- **Exercise requirements**
Please restate, word for word, the lines below that begin at the one with "1. **INFO**: Informational messages" and end at the one with "#### Error Categories". Leave out all other lines.

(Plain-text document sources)
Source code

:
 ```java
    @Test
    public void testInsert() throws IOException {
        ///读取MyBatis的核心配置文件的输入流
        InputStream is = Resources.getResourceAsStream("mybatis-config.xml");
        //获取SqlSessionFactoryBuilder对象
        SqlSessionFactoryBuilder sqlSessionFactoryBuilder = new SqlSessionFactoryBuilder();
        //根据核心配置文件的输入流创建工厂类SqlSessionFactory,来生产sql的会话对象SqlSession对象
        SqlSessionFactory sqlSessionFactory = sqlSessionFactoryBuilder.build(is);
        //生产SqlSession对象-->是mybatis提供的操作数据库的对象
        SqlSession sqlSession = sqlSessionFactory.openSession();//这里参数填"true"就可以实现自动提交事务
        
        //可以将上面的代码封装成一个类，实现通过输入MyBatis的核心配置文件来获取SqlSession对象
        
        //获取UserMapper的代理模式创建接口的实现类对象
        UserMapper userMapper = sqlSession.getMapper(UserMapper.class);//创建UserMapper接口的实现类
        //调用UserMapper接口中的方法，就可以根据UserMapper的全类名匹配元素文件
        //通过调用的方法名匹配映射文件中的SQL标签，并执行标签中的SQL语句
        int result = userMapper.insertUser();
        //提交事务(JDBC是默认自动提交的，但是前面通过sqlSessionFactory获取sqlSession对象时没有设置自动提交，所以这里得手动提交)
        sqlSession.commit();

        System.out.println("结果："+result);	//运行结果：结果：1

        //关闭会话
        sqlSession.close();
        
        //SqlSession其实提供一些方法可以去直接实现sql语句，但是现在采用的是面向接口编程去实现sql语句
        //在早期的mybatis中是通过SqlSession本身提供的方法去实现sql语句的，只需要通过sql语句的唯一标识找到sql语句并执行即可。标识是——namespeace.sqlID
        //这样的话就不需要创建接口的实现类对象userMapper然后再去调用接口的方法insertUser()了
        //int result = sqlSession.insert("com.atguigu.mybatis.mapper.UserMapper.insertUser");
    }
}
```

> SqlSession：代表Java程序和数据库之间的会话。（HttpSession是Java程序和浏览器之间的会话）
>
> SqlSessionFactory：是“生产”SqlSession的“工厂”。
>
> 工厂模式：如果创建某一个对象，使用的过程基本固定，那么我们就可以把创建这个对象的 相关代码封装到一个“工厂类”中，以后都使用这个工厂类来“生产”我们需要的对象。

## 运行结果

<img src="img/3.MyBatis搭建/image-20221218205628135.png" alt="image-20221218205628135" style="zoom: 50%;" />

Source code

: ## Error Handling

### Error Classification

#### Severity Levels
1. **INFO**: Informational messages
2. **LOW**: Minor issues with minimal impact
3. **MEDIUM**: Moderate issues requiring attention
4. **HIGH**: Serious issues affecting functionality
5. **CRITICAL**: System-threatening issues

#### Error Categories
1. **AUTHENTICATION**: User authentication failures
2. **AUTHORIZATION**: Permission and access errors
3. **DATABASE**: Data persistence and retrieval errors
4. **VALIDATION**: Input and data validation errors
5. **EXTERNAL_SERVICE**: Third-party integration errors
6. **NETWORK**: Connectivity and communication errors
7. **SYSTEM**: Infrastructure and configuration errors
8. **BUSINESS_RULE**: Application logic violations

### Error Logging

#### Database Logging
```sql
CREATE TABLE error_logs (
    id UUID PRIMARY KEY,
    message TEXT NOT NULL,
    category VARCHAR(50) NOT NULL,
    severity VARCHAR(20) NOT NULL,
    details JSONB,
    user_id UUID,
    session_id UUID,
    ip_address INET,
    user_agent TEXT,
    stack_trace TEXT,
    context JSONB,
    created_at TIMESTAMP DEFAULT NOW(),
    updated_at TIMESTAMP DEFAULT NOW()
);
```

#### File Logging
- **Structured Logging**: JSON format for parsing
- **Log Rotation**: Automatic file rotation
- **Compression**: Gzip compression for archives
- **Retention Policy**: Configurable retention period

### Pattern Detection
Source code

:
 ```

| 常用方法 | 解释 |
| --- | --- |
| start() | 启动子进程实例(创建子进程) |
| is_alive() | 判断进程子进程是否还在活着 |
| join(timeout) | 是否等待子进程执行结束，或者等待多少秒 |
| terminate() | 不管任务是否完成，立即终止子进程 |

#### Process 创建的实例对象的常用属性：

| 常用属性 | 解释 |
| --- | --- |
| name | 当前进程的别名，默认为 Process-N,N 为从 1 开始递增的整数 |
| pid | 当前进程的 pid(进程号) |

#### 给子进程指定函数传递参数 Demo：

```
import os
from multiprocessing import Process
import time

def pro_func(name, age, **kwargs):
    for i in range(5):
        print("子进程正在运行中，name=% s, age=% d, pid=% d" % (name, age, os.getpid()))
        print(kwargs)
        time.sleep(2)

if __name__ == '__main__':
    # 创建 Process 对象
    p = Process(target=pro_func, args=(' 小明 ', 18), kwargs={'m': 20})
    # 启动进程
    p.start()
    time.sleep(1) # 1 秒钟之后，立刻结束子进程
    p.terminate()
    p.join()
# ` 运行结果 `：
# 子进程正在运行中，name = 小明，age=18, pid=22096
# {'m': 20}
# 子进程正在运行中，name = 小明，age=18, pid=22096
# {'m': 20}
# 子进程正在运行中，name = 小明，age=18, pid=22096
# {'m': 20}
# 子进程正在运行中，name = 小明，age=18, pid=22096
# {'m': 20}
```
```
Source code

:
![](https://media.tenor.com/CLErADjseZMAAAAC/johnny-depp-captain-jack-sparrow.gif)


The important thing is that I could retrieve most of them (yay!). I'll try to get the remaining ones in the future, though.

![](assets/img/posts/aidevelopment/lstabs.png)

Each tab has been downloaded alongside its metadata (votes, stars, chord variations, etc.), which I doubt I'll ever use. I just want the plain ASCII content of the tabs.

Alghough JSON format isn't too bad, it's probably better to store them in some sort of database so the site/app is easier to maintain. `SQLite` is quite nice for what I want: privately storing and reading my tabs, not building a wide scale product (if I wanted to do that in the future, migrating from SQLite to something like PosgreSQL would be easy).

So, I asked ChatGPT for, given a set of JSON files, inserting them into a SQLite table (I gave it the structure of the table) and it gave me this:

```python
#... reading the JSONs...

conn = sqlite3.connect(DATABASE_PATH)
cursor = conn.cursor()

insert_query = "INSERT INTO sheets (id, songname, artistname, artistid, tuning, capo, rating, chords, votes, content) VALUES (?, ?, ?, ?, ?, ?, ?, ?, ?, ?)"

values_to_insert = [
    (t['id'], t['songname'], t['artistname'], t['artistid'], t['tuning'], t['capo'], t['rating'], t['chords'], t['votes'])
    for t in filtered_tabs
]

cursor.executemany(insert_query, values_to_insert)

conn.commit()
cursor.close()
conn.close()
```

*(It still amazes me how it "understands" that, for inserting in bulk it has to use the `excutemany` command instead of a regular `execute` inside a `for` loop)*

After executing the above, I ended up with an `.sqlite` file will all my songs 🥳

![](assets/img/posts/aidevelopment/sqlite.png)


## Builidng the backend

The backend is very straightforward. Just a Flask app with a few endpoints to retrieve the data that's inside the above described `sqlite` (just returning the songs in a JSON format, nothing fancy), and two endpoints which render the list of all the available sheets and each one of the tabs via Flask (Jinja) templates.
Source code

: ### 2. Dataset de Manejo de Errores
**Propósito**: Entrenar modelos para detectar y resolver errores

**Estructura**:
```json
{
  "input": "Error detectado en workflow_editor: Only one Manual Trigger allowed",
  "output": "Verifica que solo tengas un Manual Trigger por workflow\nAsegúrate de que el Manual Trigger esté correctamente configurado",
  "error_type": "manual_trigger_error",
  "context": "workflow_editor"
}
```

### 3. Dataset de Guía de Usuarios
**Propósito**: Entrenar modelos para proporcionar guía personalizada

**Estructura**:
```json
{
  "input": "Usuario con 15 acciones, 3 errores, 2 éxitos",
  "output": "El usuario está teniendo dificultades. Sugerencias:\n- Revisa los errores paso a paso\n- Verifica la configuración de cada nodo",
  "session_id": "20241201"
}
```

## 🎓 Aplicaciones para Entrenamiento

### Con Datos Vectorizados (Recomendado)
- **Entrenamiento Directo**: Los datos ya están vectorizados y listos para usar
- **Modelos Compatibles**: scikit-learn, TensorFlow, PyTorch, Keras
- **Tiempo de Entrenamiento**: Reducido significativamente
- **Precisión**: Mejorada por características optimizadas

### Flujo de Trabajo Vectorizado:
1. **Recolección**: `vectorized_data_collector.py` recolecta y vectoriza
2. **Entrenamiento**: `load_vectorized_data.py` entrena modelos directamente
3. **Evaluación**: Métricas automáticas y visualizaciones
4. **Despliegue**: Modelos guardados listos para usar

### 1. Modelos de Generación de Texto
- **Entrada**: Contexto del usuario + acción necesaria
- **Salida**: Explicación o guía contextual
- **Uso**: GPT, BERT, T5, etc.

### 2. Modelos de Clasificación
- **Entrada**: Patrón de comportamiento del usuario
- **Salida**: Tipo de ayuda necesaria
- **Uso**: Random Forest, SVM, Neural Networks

- **Completed exercise**
1. **INFO**: Informational messages
2. **LOW**: Minor issues with minimal impact
3. **MEDIUM**: Moderate issues requiring attention
4. **HIGH**: Serious issues affecting functionality
5. **CRITICAL**: System-threatening issues

#### Error Categories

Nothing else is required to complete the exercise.